===== Data for processing

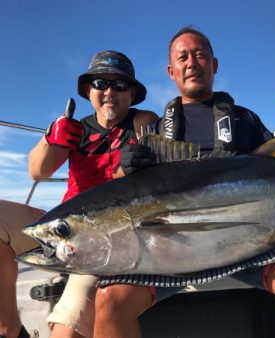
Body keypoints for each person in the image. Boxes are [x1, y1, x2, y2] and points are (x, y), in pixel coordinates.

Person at [93, 27, 275, 338]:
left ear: (214, 65)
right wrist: (123, 168)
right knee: (109, 301)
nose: (192, 62)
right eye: (183, 57)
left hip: (244, 244)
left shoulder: (244, 119)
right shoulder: (151, 129)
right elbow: (124, 194)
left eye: (200, 55)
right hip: (169, 252)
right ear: (171, 70)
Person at [0, 50, 158, 338]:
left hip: (108, 235)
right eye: (100, 83)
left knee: (66, 329)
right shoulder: (75, 129)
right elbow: (37, 171)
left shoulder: (142, 122)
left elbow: (155, 170)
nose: (110, 91)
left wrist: (128, 167)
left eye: (120, 85)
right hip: (63, 228)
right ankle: (8, 328)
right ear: (88, 90)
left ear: (132, 93)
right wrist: (51, 139)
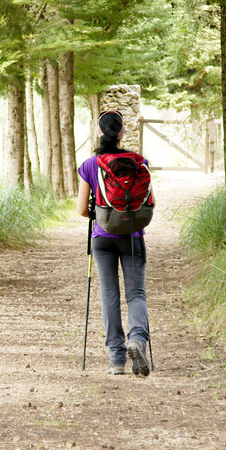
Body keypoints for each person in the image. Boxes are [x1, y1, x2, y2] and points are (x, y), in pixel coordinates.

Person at [76, 110, 151, 377]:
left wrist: (99, 211)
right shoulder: (139, 161)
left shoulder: (89, 165)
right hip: (133, 236)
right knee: (136, 295)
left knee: (110, 295)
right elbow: (149, 202)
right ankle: (137, 341)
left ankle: (117, 359)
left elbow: (82, 210)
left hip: (102, 237)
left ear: (99, 132)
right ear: (121, 133)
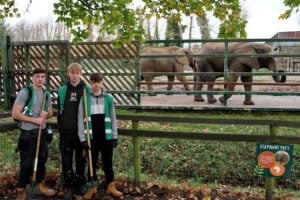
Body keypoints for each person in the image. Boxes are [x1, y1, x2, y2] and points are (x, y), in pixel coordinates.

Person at [12, 68, 56, 200]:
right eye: (37, 76)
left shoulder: (46, 94)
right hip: (28, 133)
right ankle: (21, 189)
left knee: (42, 160)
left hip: (41, 132)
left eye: (42, 76)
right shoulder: (25, 92)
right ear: (32, 78)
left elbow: (50, 112)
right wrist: (34, 120)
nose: (40, 79)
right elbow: (15, 114)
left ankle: (40, 185)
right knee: (26, 163)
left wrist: (46, 115)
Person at [77, 73, 123, 199]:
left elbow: (113, 118)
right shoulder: (85, 99)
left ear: (102, 82)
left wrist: (114, 136)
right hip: (91, 138)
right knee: (91, 163)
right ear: (90, 83)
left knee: (108, 162)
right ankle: (92, 187)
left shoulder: (109, 98)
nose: (96, 85)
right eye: (93, 82)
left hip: (106, 137)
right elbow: (80, 120)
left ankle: (110, 186)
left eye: (98, 82)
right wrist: (82, 139)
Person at [57, 62, 89, 199]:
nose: (74, 76)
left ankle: (80, 181)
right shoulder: (62, 90)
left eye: (77, 73)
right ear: (68, 74)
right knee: (66, 159)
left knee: (81, 158)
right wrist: (61, 126)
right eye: (72, 73)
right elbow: (59, 110)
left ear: (80, 74)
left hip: (81, 132)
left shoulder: (86, 90)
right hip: (66, 131)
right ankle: (69, 183)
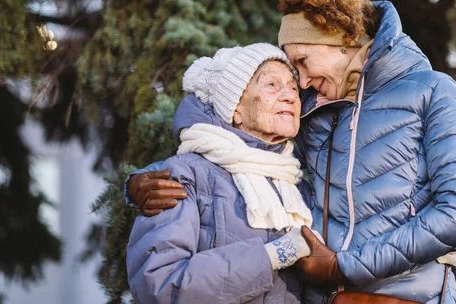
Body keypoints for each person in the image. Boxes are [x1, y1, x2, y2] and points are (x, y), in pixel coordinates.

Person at [128, 0, 456, 303]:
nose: (298, 83)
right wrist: (140, 185)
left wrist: (343, 266)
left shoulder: (431, 91)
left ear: (341, 40)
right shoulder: (312, 114)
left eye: (301, 61)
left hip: (406, 297)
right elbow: (240, 148)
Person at [126, 43, 322, 304]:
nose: (290, 96)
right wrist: (273, 256)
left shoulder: (297, 185)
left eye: (293, 87)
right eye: (272, 85)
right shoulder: (186, 176)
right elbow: (159, 285)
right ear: (236, 109)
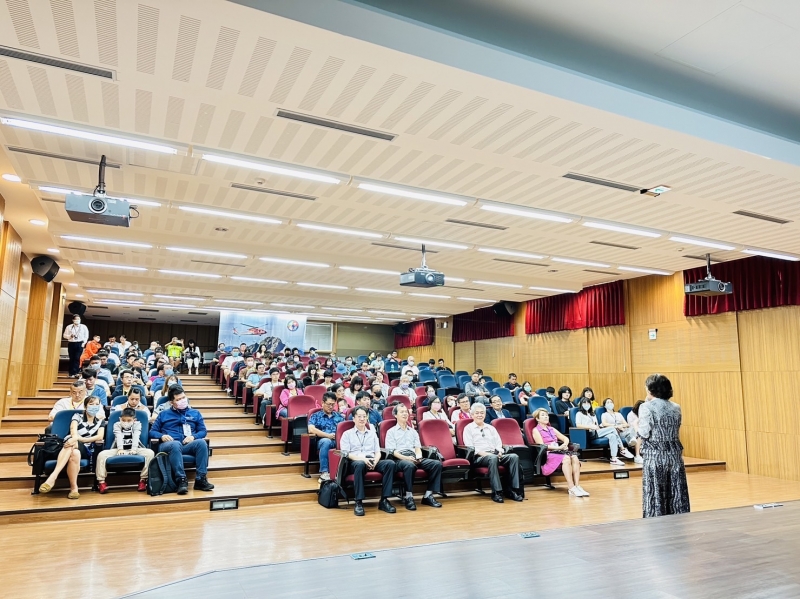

==========

→ **Prompt**: Wherever the string "elbow" appears in a line above, copy that line.

→ **Task response**:
right elbow: (124, 194)
right elbow: (37, 171)
left elbow: (155, 170)
right elbow: (149, 202)
left elbow: (82, 210)
left elbow: (50, 112)
right elbow: (15, 114)
left elbow: (113, 118)
right elbow: (80, 120)
right elbow: (59, 110)
right elbow: (240, 148)
right elbow: (159, 285)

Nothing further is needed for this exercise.